§ **Tasks and exercises**:
1) In the goat-breeding thread, which qualities in kids does liz say most often don't correct as they grow?
2) Please reproduce the goat-breeding thread word for word, from "I am talking" up to and including "you would do.".

§ **Reading passage**:
————
# Could really use some help...



## InChristAloneMom (May 23, 2012)

Ok, so I'm not sure what it is, but there is just something I don't like. Is it his slanting-appearing rump? Or his weak/skinny looking back legs? Or, maybe he is just not long at all? What do you all see?

I am especially asking because I *just* went through selling my previous herd {registered, but pet-grade} in lieu of upgrading. I'm just not sure {having second thoughts} about breeding this guy to my does or not because I really don't want to go backwards.

I am talking out loud, and asking for opinions/input. What would you do? He has a very nice Pedigree, but the more I look at him, the less impressed I feel. Am I being too cautious, or am I possibly on the right track by not breeding him?

My other buck to me looks much nicer, and while his Pedigree doesn't have as many CH/MCH in it, I think his ancestors udder's look way better, don't you? So, please put me out of my misery, and you more experience ladies tell me what you would do.

Would you just go with breeding my other buck, Gamy, to my two girls this fall and sell Tarek, or would you try Tarek out on one of them? I just don't want to have a handful of lesser quality goats again, especially if I can avoid it.

Maybe I'm just freaking out over nothing? Sigh! On the one hand his pedigree is impressive, but when I LOOK at him, I am just not seeing anything impressive. Gamy is the opposite, his pedigree is good but not super spectacular, but when I look at him, I am impressed. Which do you go by when choosing? Pedigree and championships/milking awards or what you see with your eye balls in regard to the buck himself, and his closest ancestor's udders?


----------



## J.O.Y. Farm (Jan 10, 2012)

I can't say much judging those pics.... He has nice udders in his back round.... It is all up too you and what you feel is best for your herd really...


----------



## liz (Oct 5, 2007)

I think it's safe to say that once we all have had a start and the experiences as well as learning of better qualities that just have their way of working us towards a goal with breedings.... I personally want to breed for not only quality and hardiness but for improved udders with capacity.

You see what you have, now pick apart your does and look at those bucklings... I'm sure that each has a strength where your does have a weakness, pair them accordingly. Seeing well known names in a pedigree is a plus, especially since the well known animals tend to be easily researched and you can see how the newer generations have changed, for the better as well as the worse. Having titles and milk stars are a plus as well BUT theres only a select few who actually have the time, funds and dedication to make it possible for those goats to get those stars and titles...just because a doe or buck doesn't have a GCH or a *S along it's name does not mean that the animal is lesser quality.

Judging a kid is tricky...there are those that will make you look twice and those that make you question your decisions but until those kids grow into whats expected of them, you really can't know for sure how they will turn out.
However...there are qualities that kids can have that are noticeable right off the bat, toeing out as well as cow hocked as well as a steep rump, most often these don't correct as they grow.
————
§ **Data block**:
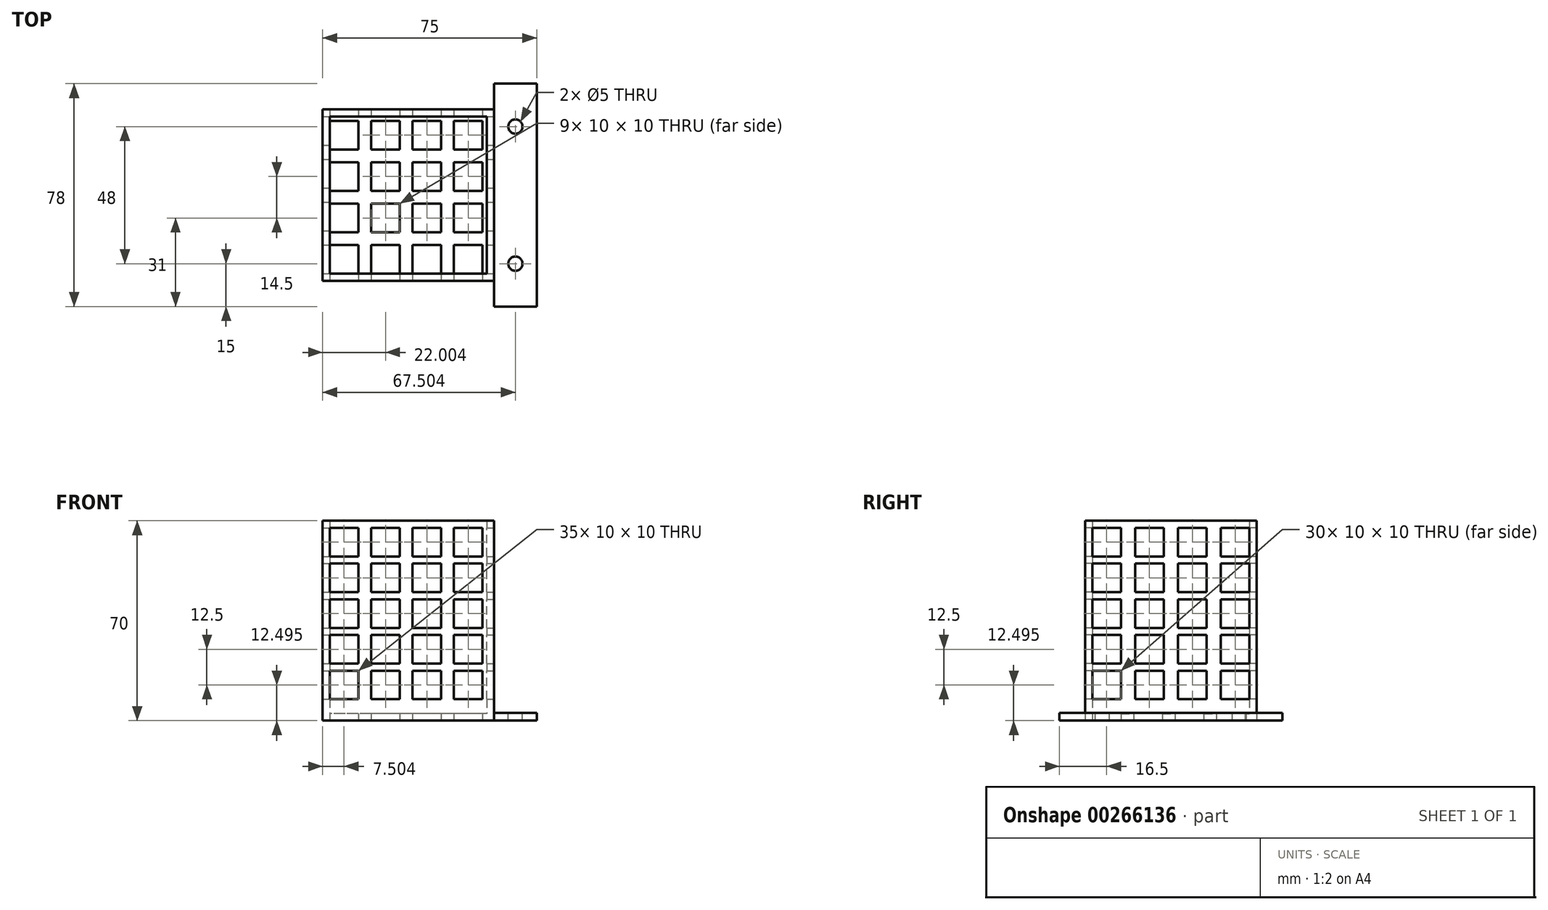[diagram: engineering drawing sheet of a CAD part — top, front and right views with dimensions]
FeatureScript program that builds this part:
————
§ **Worked answers**:
1) Toeing out, being cow hocked, and a steep rump.

2)
I am talking out loud, and asking for opinions/input. What would you do? He has a very nice Pedigree, but the more I look at him, the less impressed I feel. Am I being too cautious, or am I possibly on the right track by not breeding him?

My other buck to me looks much nicer, and while his Pedigree doesn't have as many CH/MCH in it, I think his ancestors udder's look way better, don't you? So, please put me out of my misery, and you more experience ladies tell me what you would do.